TASK DESCRIPTION: From the entries below, transcribe exactly the lines between the line holding "right eye: (173, 459)" and the line holding "right elbow: (342, 733)", inclusive; skip all other lines.

THE DATA:
------------------------------------------------
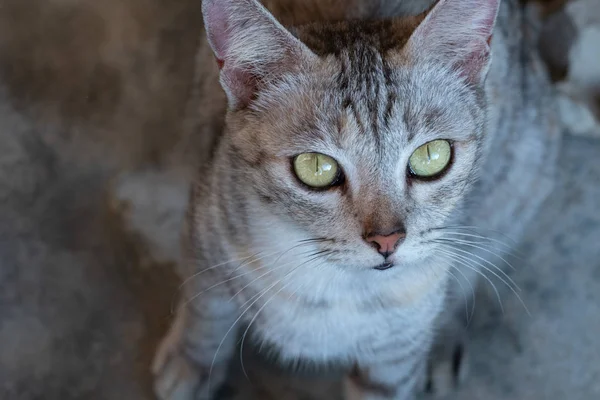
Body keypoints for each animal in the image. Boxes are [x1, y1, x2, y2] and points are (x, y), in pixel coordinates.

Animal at [152, 0, 560, 400]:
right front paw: (190, 363)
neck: (332, 286)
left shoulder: (392, 361)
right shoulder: (206, 241)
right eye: (316, 167)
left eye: (432, 156)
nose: (388, 240)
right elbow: (204, 314)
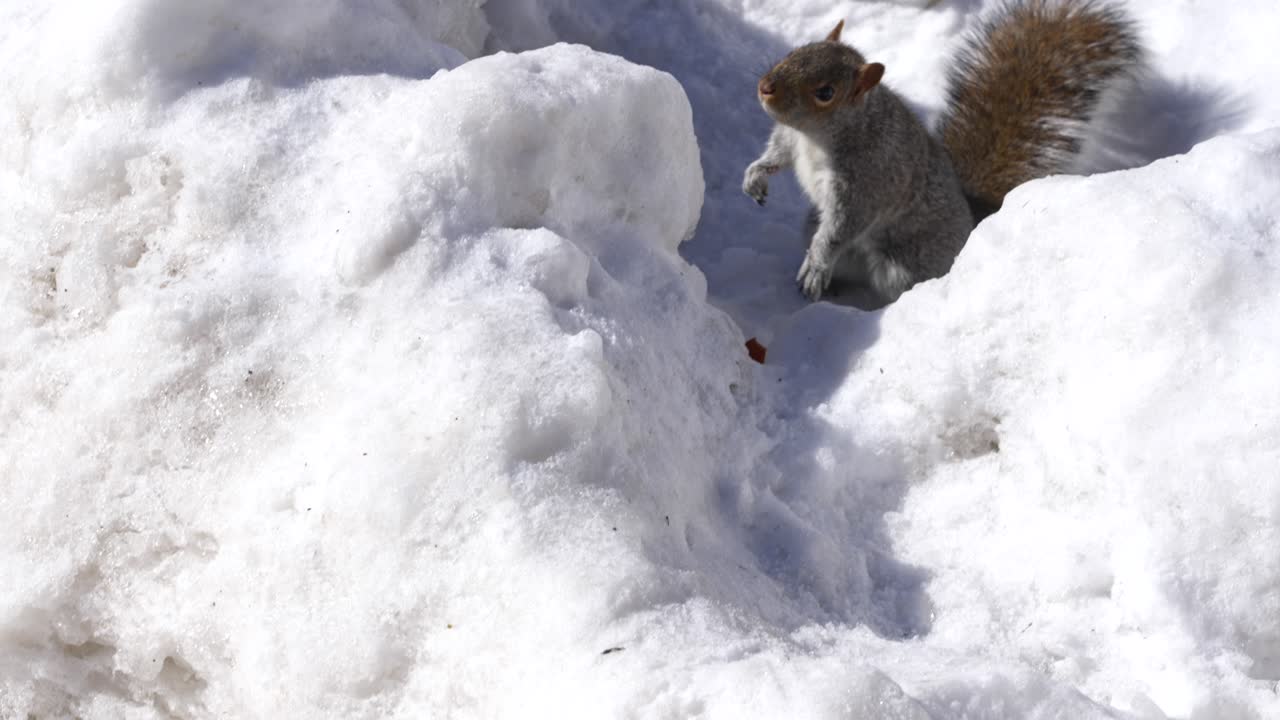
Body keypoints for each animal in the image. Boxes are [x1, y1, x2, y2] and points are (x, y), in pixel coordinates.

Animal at [743, 0, 1142, 308]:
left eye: (826, 92)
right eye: (796, 51)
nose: (765, 87)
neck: (815, 137)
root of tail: (972, 222)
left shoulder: (867, 179)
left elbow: (841, 227)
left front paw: (816, 264)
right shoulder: (790, 140)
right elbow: (776, 155)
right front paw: (755, 176)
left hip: (903, 264)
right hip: (815, 226)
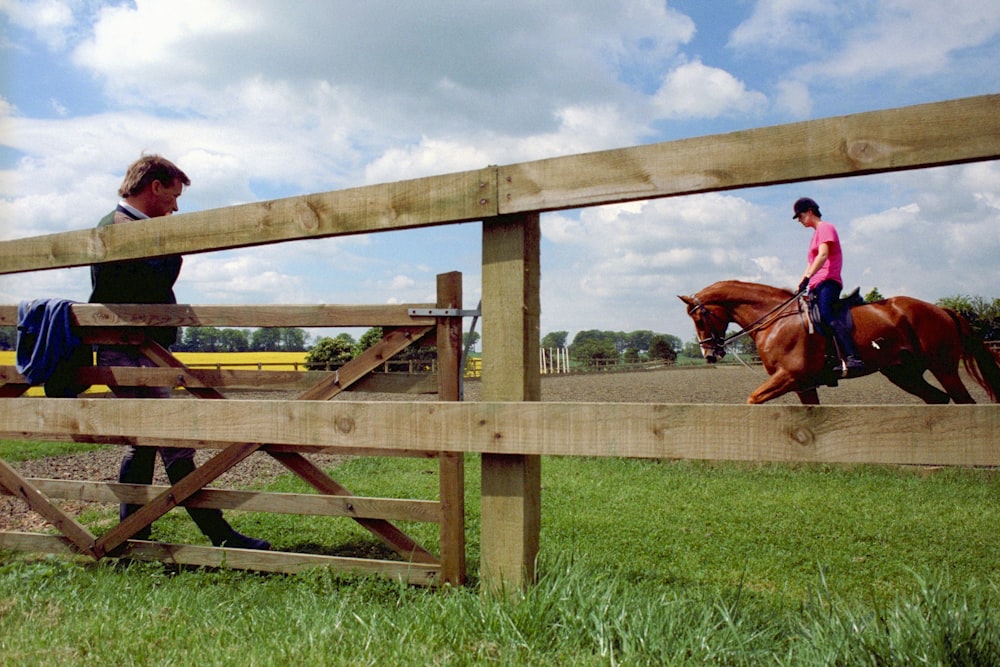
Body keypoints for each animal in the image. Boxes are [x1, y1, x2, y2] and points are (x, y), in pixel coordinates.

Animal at [680, 280, 1000, 404]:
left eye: (700, 319)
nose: (709, 355)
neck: (777, 319)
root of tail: (942, 310)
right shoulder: (803, 384)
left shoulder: (790, 376)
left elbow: (752, 400)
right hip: (903, 373)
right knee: (937, 400)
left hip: (943, 367)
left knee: (964, 402)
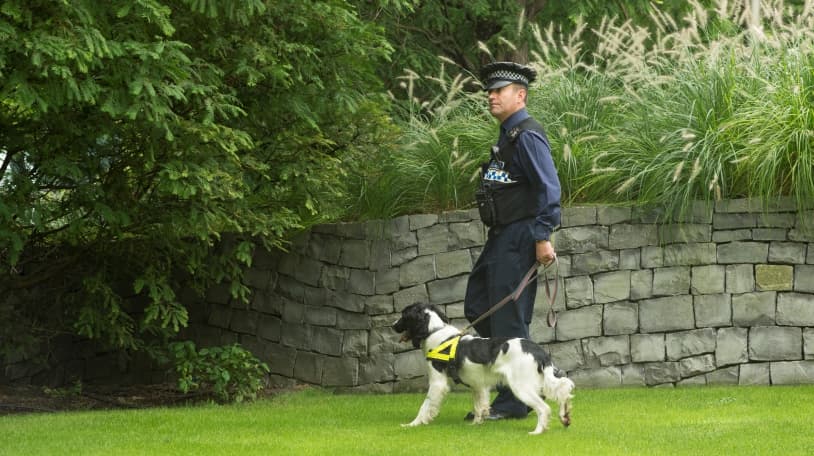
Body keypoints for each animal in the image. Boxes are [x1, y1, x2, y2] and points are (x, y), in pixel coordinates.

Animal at [394, 302, 572, 434]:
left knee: (544, 408)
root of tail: (539, 351)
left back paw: (538, 431)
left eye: (403, 315)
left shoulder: (438, 382)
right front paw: (475, 424)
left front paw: (412, 424)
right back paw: (565, 417)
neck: (434, 331)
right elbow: (479, 406)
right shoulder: (478, 385)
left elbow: (425, 405)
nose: (393, 324)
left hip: (521, 387)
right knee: (562, 391)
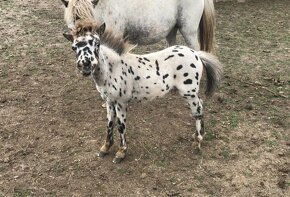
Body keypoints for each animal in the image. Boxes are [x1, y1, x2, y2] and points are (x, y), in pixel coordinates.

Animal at [63, 19, 222, 163]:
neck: (113, 69)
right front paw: (105, 148)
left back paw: (198, 142)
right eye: (73, 47)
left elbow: (121, 126)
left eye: (97, 43)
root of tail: (196, 54)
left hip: (189, 92)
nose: (85, 65)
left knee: (198, 110)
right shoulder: (109, 101)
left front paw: (121, 153)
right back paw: (197, 136)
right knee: (200, 107)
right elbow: (109, 123)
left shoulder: (121, 102)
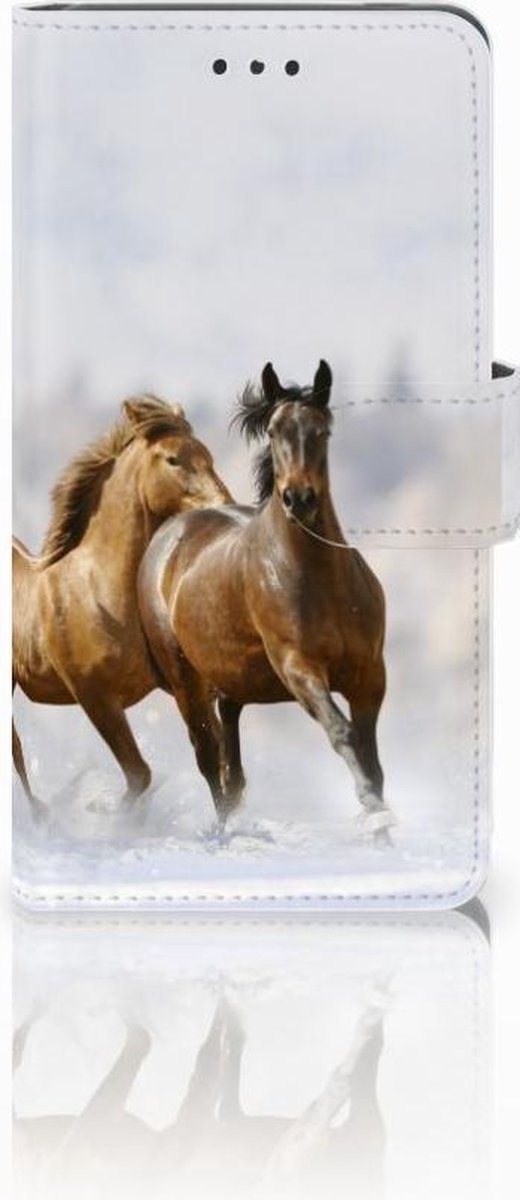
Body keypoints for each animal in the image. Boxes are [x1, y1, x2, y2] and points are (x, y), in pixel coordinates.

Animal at [12, 395, 231, 811]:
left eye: (208, 454)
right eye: (173, 459)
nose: (223, 504)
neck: (103, 592)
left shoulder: (184, 685)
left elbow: (215, 759)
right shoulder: (95, 697)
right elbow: (139, 775)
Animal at [138, 361, 393, 833]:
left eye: (322, 430)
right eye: (273, 431)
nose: (299, 498)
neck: (320, 580)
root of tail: (169, 533)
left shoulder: (369, 675)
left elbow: (371, 757)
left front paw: (382, 828)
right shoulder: (299, 669)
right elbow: (342, 733)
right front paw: (372, 809)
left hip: (231, 682)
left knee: (231, 764)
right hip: (186, 682)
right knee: (209, 759)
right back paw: (222, 833)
------------------------------------------------
ANSWER AREA:
right eye: (173, 459)
nose: (223, 504)
neck: (103, 592)
left shoulder: (184, 685)
left elbow: (215, 759)
right shoulder: (95, 697)
right elbow: (139, 775)
Animal at [138, 361, 393, 833]:
left eye: (322, 430)
right eye: (273, 431)
nose: (299, 498)
neck: (320, 580)
root of tail: (169, 533)
left shoulder: (369, 675)
left elbow: (371, 757)
left front paw: (382, 828)
right shoulder: (299, 669)
right elbow: (342, 733)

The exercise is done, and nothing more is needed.